What kind of floatie is best for my kids?
One of our most commonly asked questions here at Hamptons Swim is, “What kind of floatie is best for my kids?” This is a very important question. Learning to swim with a personal flotation device can keep your child safe, and (when used correctly) can be a tool to build confidence and skills. Yes, floaties give peace-of-mind to parents, but they are in no way a substitution for swim lessons and water safety skills. It is essential to your child’s safety that children learn to support themselves in the water. A good floatie is a tool to help build those skills—not a replacement for them.
We only recommend floaties that are US Coast Guard Approved. A good flotation device will have a “neutral position”, which keeps the head up above the surface. These devices are designed to help someone who might have fallen off a boat. Even if they are too injured to swim on their own, the device should keep their head out of the water in order to breathe.
Our favorite floatie is the Stearns Puddle Jumper. For early swimmers, the Puddle Jumper has buoyancy on the front and the shoulders so the “neutral position” is heads-up and face-up. Floaties that attach to the back, like Swim Backpacks, can cause children to turn face down. Though these flotation devices are excellent for teaching purposes, they require supervision and aren’t approved life vests. A child using a swim backpack should already be comfortable using their arms to swim and lifting their chin out of the water.
Inflatable floaties can lose air, leaving kids without support. Instead, find a device made with a sturdy, buoyant material like foam. Also, look for chlorine resistant fabric; it will last longer. Kick-boards and tubes can be a lot of fun, but a child should never rely on a flotation device that they can lose a grip of. If the kick-board is the only thing keeping them above water, then disaster can happen if they lose it. Be sure to use a device that attaches to your child’s body and keeps them secure. It is important that the listed size of the floatie corresponds to your child’s weight, not age. An ill-fitting floatie may fail to keep a child’s head above water or their body in the device all together.

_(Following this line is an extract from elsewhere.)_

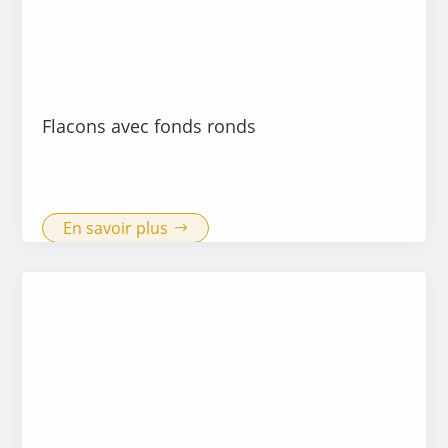
Flacons avec fonds ronds
En savoir plus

The best water safety to have is knowledge. Children who consistently wear floaties can get a false sense of security. Over the years, we have all heard the same horror story from many parents: their child forgot a floatie and jumped into the deep end, only to sink straight to the bottom. Scary circumstances like these can create fear of water in children and even set their swimming progress back. In order to cultivate a healthy relationship with water, supervise your child in the water without a floatie. Allow your children supervised, safe opportunities to swim without the floatie so they can feel the difference between their buoyancy and the support of the floatie. This can help build and maintain a healthy fear and respect of the water.
Lastly, it is important that any supervising adult knows where your child’s skills and their floatie’s assistance meet. We hope this has helped you choose the right personal flotation devices for your children and the path to learn to swim on their own!